California can’t afford to cater to the anti-vaccination crowd
The state of California issued an advisory on measles last week. Though only about a dozen cases have been reported so far, many more people have been exposed to the virus. In the Bay Area, thousands were warned to watch for signs of the disease after a man who’d been infected on a trip to Asia rode a BART train. In Los Angeles, far more people than necessary were exposed to measles because doctors failed to report two patients’ cases immediately. One had traveled to Asia; the other had been exposed to a recently infected traveler.
All three were unvaccinated.
Authorities haven’t said why these people were never inoculated, but there’s no question that the anti-vaccination movement is contributing to new outbreaks of preventable diseases by disseminating unfounded scare stories based on discredited research. Increases in measles and whooping cough offer evidence that failure to vaccinate is a public health concern that calls for tighter vaccination laws in California and elsewhere.
These outbreaks would be of less concern if they only affected unvaccinated people who had made the decision to take the risk. But that’s not the case. Vaccination doesn’t immunize every person who gets the shots; some of the recent California cases were among people who had been vaccinated. What’s more, some people have medical conditions that preclude being vaccinated. And some babies too young for the vaccine have died after contracting whooping cough. These three groups can be protected only by what doctors call “herd immunity.†Widespread vaccination keeps the disease out of the population, protecting everyone in it, including those without immunity.
A new law that took effect this year is aimed at reducing the number of parents who opt out of vaccinating their public school children. But Gov. Jerry Brown shot a big hole in it. The original legislation required parents who didn’t want to vaccinate their children to obtain the signature of a healthcare professional, showing that they had been informed about the benefits and risks of vaccination. A similar law in Washington state cut the refusal rate by half.
Brown signed the legislation, but then ordered regulators to create a religious exemption. Under the weakened rules, parents who claim that their religious beliefs don’t allow them to vaccinate their children can simply sign the form. It’s far too easy.

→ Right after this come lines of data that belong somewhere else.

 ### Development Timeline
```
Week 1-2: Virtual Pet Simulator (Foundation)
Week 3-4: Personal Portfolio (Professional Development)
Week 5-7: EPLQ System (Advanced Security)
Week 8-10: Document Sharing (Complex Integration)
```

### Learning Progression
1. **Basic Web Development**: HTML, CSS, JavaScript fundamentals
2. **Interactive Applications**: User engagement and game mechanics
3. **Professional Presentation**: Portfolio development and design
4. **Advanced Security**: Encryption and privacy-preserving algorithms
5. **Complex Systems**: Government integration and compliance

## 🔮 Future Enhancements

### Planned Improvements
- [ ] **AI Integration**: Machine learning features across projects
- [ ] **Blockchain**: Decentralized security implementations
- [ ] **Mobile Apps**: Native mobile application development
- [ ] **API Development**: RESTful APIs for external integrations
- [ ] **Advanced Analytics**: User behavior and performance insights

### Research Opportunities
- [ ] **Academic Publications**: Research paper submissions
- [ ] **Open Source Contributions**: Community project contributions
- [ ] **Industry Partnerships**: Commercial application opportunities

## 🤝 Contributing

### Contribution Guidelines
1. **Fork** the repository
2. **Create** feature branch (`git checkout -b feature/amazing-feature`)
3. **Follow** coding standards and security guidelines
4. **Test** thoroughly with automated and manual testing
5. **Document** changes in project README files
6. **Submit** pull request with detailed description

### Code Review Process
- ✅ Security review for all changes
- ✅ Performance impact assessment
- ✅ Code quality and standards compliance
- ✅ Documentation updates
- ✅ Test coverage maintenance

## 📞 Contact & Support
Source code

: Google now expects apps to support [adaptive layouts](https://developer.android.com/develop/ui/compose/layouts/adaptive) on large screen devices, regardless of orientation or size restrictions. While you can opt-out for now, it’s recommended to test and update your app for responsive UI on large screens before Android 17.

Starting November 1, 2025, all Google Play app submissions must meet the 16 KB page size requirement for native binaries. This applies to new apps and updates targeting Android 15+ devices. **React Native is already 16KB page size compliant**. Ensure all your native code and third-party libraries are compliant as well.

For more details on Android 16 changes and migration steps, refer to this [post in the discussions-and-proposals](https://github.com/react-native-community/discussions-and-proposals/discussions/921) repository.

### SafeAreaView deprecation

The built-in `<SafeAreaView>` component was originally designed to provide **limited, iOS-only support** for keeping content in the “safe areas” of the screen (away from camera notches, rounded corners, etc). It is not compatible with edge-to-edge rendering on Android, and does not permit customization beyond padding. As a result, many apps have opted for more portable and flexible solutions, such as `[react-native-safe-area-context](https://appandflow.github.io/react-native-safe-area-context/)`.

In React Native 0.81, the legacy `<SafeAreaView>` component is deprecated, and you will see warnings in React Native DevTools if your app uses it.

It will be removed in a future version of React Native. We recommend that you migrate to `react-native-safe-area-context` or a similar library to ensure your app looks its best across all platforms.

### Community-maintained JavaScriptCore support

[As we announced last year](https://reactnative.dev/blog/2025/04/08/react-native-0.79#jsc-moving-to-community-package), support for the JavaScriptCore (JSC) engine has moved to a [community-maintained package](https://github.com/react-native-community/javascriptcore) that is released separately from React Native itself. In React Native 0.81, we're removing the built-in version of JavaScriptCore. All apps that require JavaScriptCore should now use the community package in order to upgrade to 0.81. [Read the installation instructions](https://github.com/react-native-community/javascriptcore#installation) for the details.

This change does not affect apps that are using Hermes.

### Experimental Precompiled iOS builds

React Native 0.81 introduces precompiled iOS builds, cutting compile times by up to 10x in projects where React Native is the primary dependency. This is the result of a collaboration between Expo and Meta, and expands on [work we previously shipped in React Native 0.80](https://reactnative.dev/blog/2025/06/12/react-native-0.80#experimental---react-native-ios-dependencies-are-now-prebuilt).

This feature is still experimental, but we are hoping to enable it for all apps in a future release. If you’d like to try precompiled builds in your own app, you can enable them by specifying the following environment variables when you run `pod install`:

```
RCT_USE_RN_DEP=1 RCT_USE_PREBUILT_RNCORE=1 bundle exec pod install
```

From our perspective, even the original legislation was weak. All schoolchildren, and all students in our state colleges and universities, should be vaccinated for highly contagious illnesses, except for those who need to be exempted for medical reasons. Mississippi and West Virginia do not allow religious exemptions, and California shouldn’t either. Religious beliefs must be protected, but they shouldn’t be allowed to erode public health.